Combien de temps de travail nécessite l'élevage de volailles ?

« La volaille est un atelier d’élevage avec les contraintes associées à cette activité, notamment la nécessité d’être présent dans les bâtiments 2 à 3 heures par jour en cours de lot, y compris le week-end », prévient Sébastien Lebreton, céréalier beauceron (Favières, Eure-et-Loir) et éleveur depuis 2012. D’autant que des pics d’activité sont à prévoir après le départ de chaque lot (environ 3 lots par an) avec le nettoyage et la désinfection complète de chaque bâtiment. « On peut s’organiser pour ne pas avoir de lot lors des semis par exemple, mais il y aura toujours un moment où ça va se télescoper avec l’activité de grandes cultures, explique-t-il. En cas de problème, c’est toujours l’élevage qui sera prioritaire. »

Pour quels types d’exploitations céréalières un atelier volailles est-il intéressant ?

Sébastien Lebreton souligne aussi la lourdeur de certaines tâches administratives spécifiques à l’élevage de volaille ainsi que des contrôles plus réguliers qu’en grandes cultures sur le volet sanitaire. « Étant donné le temps de travail et les contraintes, un atelier volaille sera surtout intéressant pour les exploitations purement céréalières, sans cultures industrielles, sans possibilité de s’agrandir ou avec des possibilités d’irrigation limitées », estime-t-il. Cela peut notamment constituer un atelier de diversification intéressant dans le cadre d’une installation. C’est aussi un moyen d’embaucher un salarié à plein temps.

Quelles sont les garanties de l’atelier volaille en termes de revenus ?

Côté atout, grâce à la contractualisation, l’élevage de volaille présente l’intérêt d’apporter un revenu stable face à la grande volatilité des revenus céréaliers. Les organisations de producteurs Nouri’Vrai (Centre-Val de Loire et Normandie) et Huttepain Sud-Est proposent par exemple des contrats trois points pour sécuriser les revenus. « Nous faisons tampon en cas de fluctuation du prix de l’aliment », assure Aurélie Préhu, de Nouri’Vrai. Les OP assurent également un suivi technico-économique ainsi que la fourniture de l’aliment. Il convient donc de bien choisir le partenaire avec lequel on s’engage.

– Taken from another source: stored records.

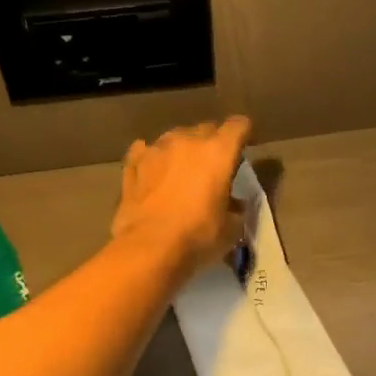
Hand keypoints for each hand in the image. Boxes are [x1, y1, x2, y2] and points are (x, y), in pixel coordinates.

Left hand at [110, 117, 251, 277]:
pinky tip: (153, 173)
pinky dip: (153, 159)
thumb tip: (234, 204)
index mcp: (217, 152)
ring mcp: (156, 149)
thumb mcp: (231, 229)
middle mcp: (187, 141)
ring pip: (174, 138)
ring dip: (181, 150)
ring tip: (181, 172)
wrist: (148, 248)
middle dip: (212, 144)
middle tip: (213, 168)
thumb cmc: (197, 237)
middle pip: (205, 129)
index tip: (244, 148)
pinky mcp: (132, 164)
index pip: (238, 126)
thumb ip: (236, 209)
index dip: (243, 134)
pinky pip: (145, 151)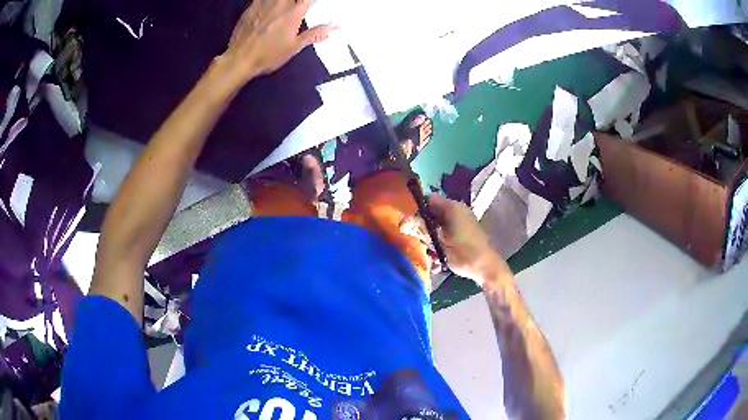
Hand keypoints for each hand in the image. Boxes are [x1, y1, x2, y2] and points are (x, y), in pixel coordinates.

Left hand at [221, 0, 334, 80]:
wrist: (240, 59)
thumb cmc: (268, 55)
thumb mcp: (294, 47)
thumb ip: (314, 34)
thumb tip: (335, 28)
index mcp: (294, 12)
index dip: (312, 1)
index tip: (312, 4)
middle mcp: (280, 3)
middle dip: (298, 1)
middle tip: (298, 6)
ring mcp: (263, 3)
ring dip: (281, 1)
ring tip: (282, 7)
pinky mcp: (250, 7)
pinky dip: (267, 1)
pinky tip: (269, 5)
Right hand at [401, 194, 508, 284]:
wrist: (487, 269)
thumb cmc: (463, 253)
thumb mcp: (438, 243)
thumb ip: (420, 230)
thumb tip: (402, 222)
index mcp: (452, 208)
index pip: (429, 200)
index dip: (418, 211)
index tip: (413, 227)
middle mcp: (458, 211)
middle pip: (433, 216)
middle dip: (425, 233)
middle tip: (423, 247)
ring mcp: (463, 222)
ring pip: (440, 228)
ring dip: (433, 243)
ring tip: (433, 259)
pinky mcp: (466, 234)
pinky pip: (448, 235)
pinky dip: (442, 246)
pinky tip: (440, 263)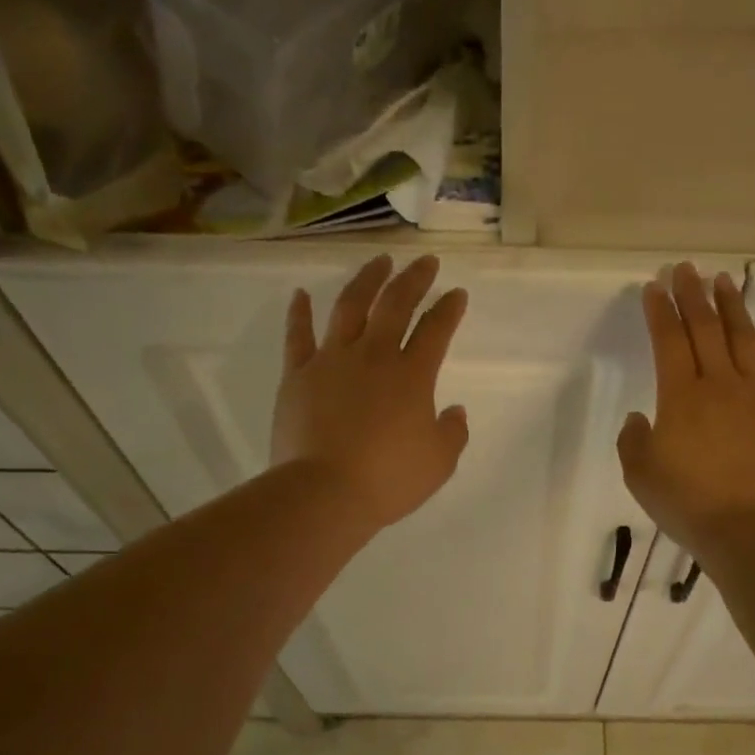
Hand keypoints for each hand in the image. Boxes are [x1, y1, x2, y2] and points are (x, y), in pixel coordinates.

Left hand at [271, 254, 469, 532]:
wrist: (324, 493)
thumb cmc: (388, 479)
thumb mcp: (439, 463)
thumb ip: (453, 432)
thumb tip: (453, 410)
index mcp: (412, 375)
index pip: (436, 330)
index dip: (449, 309)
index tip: (457, 294)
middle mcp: (373, 356)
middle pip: (396, 304)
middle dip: (414, 279)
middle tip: (425, 262)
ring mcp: (332, 361)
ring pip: (350, 306)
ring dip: (366, 280)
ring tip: (379, 261)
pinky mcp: (297, 375)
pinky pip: (297, 336)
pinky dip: (299, 312)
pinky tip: (300, 293)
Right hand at [618, 263, 754, 553]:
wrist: (747, 526)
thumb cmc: (686, 501)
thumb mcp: (639, 474)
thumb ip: (633, 439)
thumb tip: (641, 416)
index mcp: (680, 395)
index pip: (668, 339)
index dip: (659, 310)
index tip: (654, 287)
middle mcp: (719, 383)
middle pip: (705, 328)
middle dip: (692, 294)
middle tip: (685, 269)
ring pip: (743, 337)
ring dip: (731, 306)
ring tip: (723, 282)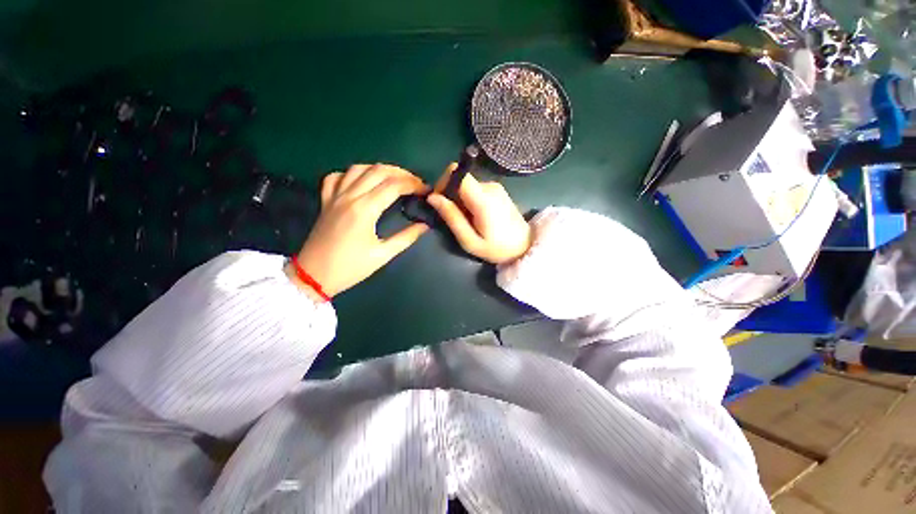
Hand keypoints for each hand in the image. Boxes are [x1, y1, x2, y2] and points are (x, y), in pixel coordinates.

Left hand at [291, 164, 428, 298]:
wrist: (314, 275)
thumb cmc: (350, 268)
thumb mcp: (382, 255)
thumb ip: (406, 238)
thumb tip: (424, 226)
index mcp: (365, 210)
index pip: (394, 186)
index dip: (414, 184)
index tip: (426, 190)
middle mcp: (349, 196)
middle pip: (378, 171)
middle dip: (401, 173)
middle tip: (415, 182)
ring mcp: (334, 196)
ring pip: (358, 168)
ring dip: (379, 169)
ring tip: (394, 178)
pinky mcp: (325, 201)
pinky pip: (336, 177)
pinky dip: (351, 174)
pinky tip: (361, 180)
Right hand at [427, 164, 531, 264]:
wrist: (524, 247)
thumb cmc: (496, 249)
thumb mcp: (469, 241)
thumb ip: (452, 218)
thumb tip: (432, 197)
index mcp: (483, 199)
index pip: (456, 172)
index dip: (443, 183)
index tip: (439, 202)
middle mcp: (490, 187)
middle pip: (460, 178)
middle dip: (450, 195)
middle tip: (453, 217)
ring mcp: (495, 187)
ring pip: (466, 184)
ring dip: (459, 199)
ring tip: (466, 220)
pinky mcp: (497, 190)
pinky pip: (475, 188)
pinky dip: (468, 199)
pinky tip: (474, 216)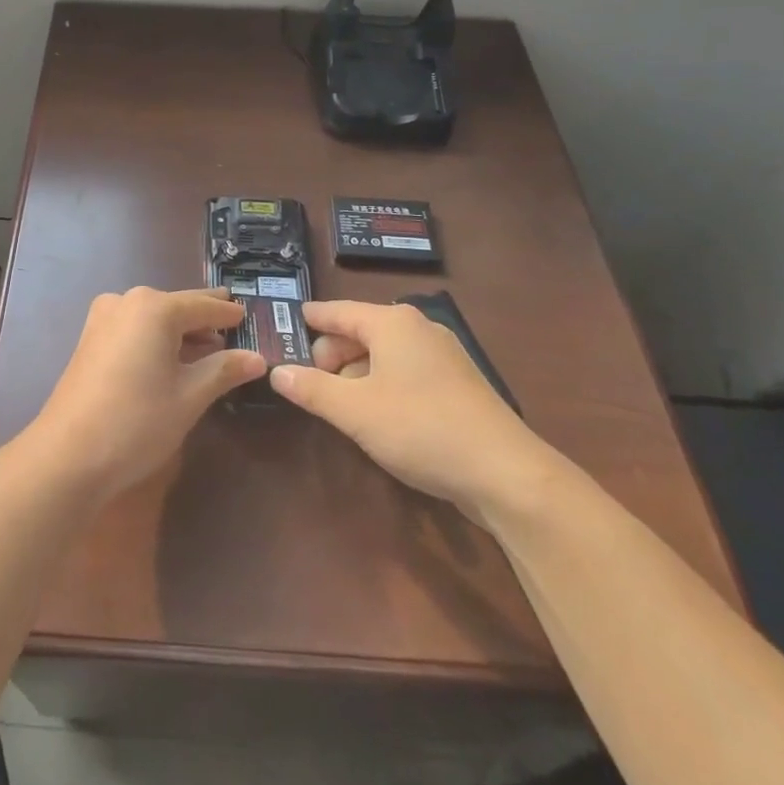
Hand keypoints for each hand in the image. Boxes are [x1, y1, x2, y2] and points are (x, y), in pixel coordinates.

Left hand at [26, 287, 265, 500]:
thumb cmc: (137, 421)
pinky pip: (134, 328)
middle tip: (232, 321)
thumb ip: (224, 370)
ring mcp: (104, 318)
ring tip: (208, 346)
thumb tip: (257, 358)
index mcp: (155, 307)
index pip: (203, 305)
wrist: (68, 455)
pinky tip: (171, 358)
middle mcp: (127, 301)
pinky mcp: (90, 339)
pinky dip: (156, 338)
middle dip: (204, 318)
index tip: (248, 315)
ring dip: (180, 330)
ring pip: (153, 317)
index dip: (227, 314)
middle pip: (176, 306)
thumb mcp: (190, 396)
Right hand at [269, 300, 560, 524]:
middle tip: (309, 383)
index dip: (310, 319)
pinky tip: (377, 415)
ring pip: (384, 354)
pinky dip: (383, 385)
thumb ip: (312, 389)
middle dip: (332, 354)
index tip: (287, 322)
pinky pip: (406, 372)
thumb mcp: (355, 411)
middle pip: (360, 331)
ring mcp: (442, 355)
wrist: (506, 473)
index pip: (337, 311)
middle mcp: (417, 328)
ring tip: (339, 404)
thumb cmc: (421, 428)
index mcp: (391, 322)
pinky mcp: (457, 384)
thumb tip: (277, 372)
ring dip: (357, 374)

Autre point positif à avoir en tête en tant que producteur de grandes cultures : l’apport de matière organique pour les sols grâce au fumier. « C’est un aspect qui n’est pas décisif mais ce n’est pas négligeable », estime Julien Ducros. Quoi qu’il en soit, si on a décidé de se lancer, il faudra s’armer de patience : comptez entre 1,5 et 2 ans de démarches pour monter le projet et voir les bâtiments sortir de terre.

Le groupe LDC cherche des nouveaux producteurs

Pour répondre à la demande française en viande de volaille, le groupe LDC cherche des nouveaux bâtiments. Les organisations de producteurs (OP) Nouri’Vrai (Centre-Val de Loire et Normandie) et Huttepain Sud-Est (Bourgogne-Franche-Comté et Auvergne-Rhône-Alpes) fournissent notamment l’industriel et ambitionnent respectivement d’agrandir leurs surfaces de production de 220 000 m2 et 50 000 m2, principalement en volaille standard. « La production de volaille française a reculé de 16 % en trente ans, tandis que la consommation a progressé de 61 % », souligne Aurélie Préhu de Nouri’Vrai. Ce sont les importations qui compensent actuellement le différentiel. Les besoins du groupe LDC s’inscrivent dans un plan de développement qui prévoit des investissements dans ses outils de production (150 millions d’euros d’ici 2027).